▸ **Exercise instructions**
a. According to the article on Tickera check-in limits, why does a time-based rule simplify communication with season-pass holders? Answer in one to three sentences.
b. In the article on Tickera check-in limits, from which Tickera version can check-ins be limited per hour, day, week, or month?

▸ **Quoted passage**
General December 20, 2022 4 min read

How to Limit Ticket Check-Ins by Time in Tickera

Learn how to use Tickera time-based check-in limits for multi-day events, memberships, season tickets, fraud prevention, and smoother attendee access.

Some tickets should not work only once. A multi-day festival pass might allow one entry per day. A membership ticket might allow a few visits per week. A season pass might need controlled access across many dates without letting one ticket be scanned endlessly in a single afternoon.

That is exactly what Tickera’s time-based check-in limits are designed to handle. Since Tickera 3.4.9.9, you can limit how many times a ticket can be checked in per hour, day, week, or month.

Short version: time-based check-in limits let you control how often a ticket can be used within a specific period. They are useful for multi-day events, memberships, season passes, recurring sessions, and reducing accidental or fraudulent repeat scans.

https://youtu.be/ypXyDDbP7EM

How Time-Based Check-In Limits Work

When creating or editing a ticket type in Tickera, enable Limit check-ins on time basis. You can then choose how many check-ins are allowed and whether the limit applies per hour, day, week, or month.

time-based check-in limits in the Tickera admin

You can also combine the time-based limit with a total check-in limit. For example, one ticket can allow five check-ins total, but only one check-in per day. Tickera enforces that at the scanner, so your check-in staff do not need to remember the rule manually.

Use Case 1: Multi-Day Festivals and Conferences

For a three-day festival, you may want one ticket to grant entry once per day. Without a time-based limit, staff may need manual notes or separate tickets for each day. With Tickera, the same ticket can be valid across the event while still preventing repeat entry abuse within the same day.

Event typeExample ruleWhy it helps
3-day festival1 check-in per dayOne pass works across all days without same-day reuse.
Conference1 check-in per daySimple daily access control for attendees.
Workshop series1 check-in per weekControls recurring attendance over several sessions.
Membership3 check-ins per weekAllows flexible use while preventing unlimited access.

Use Case 2: Season Tickets and Recurring Events

Season passes are another natural fit. A theater, sports club, lecture series, or community venue may sell one pass that covers multiple dates. A time-based rule makes that pass easier to manage than issuing separate tickets for every session.

This can also simplify attendee communication. Instead of sending a new ticket every week, attendees can keep one ticket and use it according to the access rules you define.

Use Case 3: Gyms, Studios, and Membership Access

Time-based limits are not only for traditional events. Gyms, yoga studios, training rooms, coworking spaces, and local clubs can use ticket-style access for memberships or prepaid visit packs.

  • A yoga pass can allow one check-in per day.
  • A gym membership can allow five check-ins per week.
  • A workshop card can allow one check-in per session week.
  • A limited trial pass can allow three total check-ins with one per day.

Use Case 4: Prevent Duplicate Scans and Fraud

Not every repeat scan is malicious. Sometimes attendees open the wrong email, staff scan the same ticket twice, or a group tries to enter through different doors. Time-based limits add a practical layer of protection by making the ticket rules automatic.

▸ **Data section**
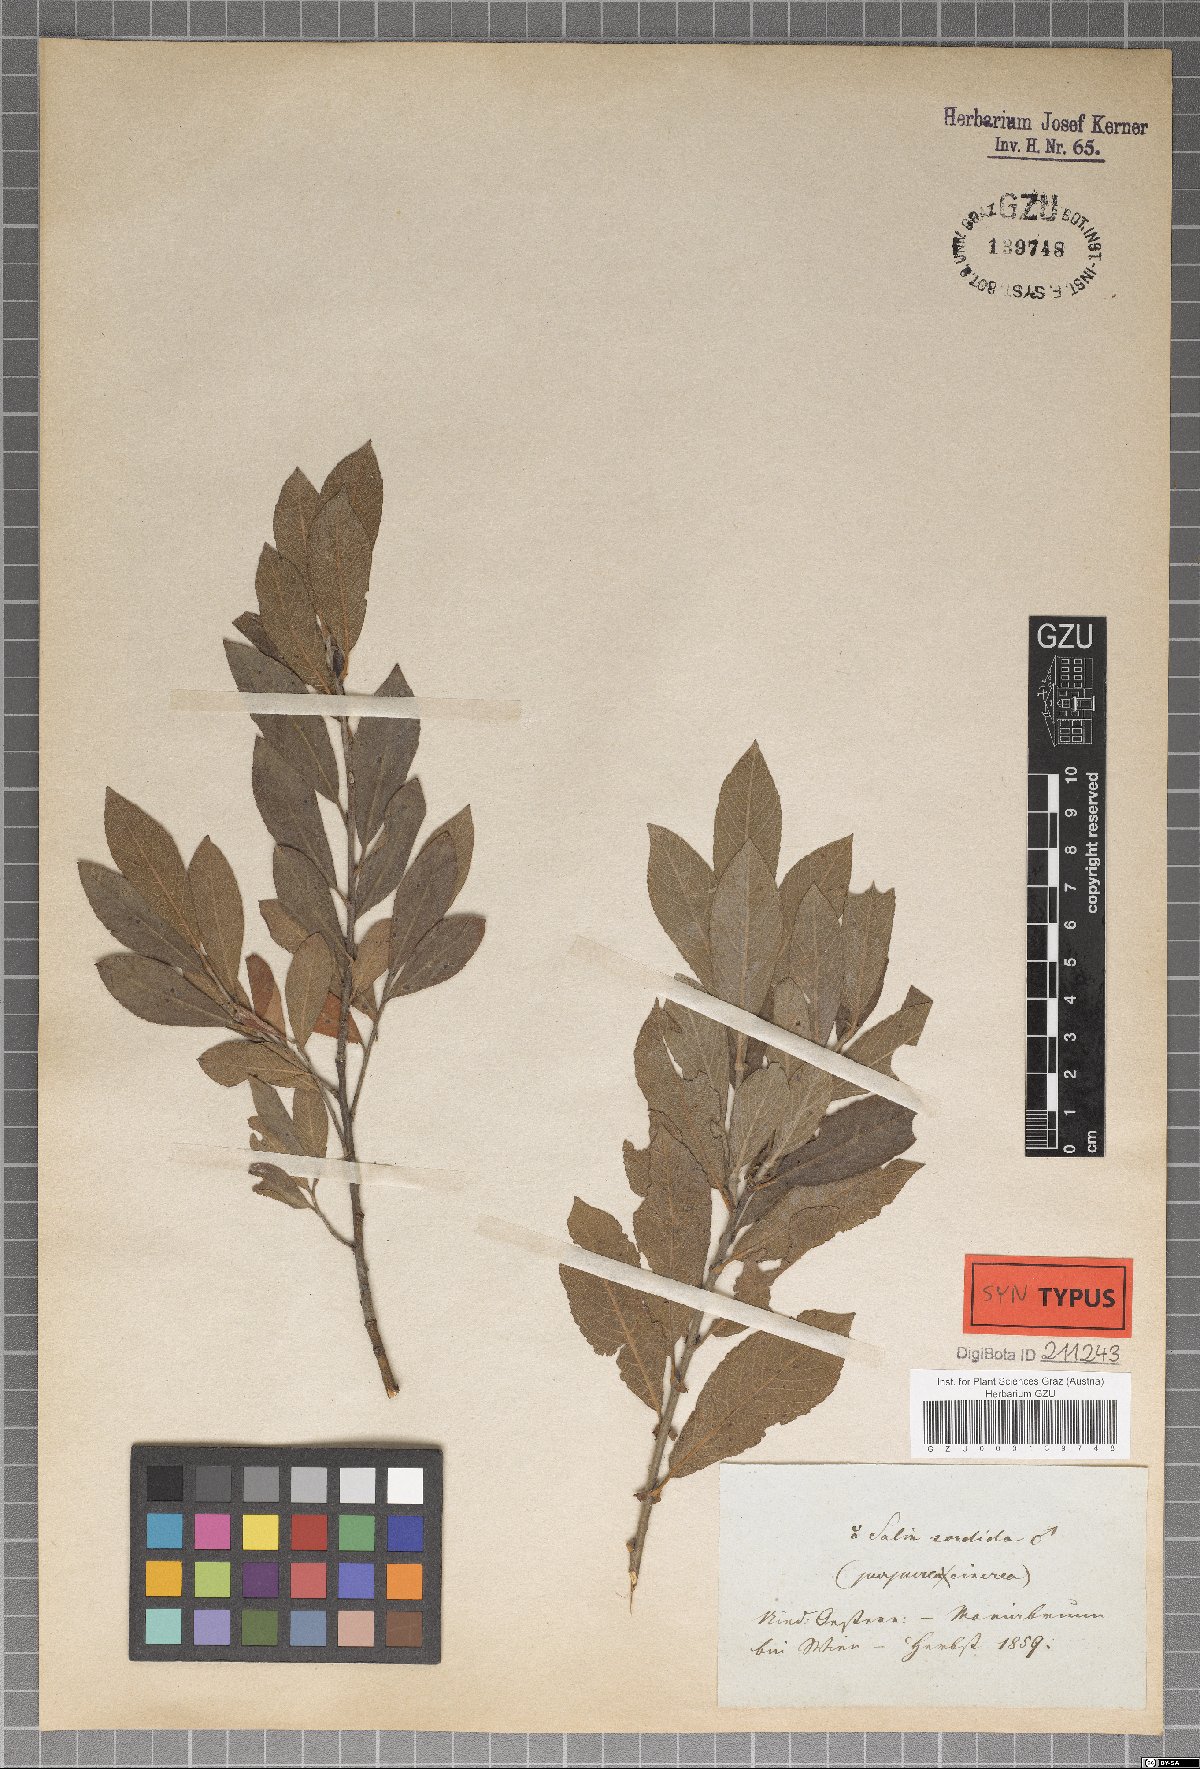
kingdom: Plantae
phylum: Tracheophyta
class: Magnoliopsida
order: Malpighiales
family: Salicaceae
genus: Salix
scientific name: Salix sordida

▸ **Task-by-task solutions**
a. Attendees don't need a new ticket every week. They keep one ticket and use it under the access rules the organizer defines.

b. Since Tickera 3.4.9.9.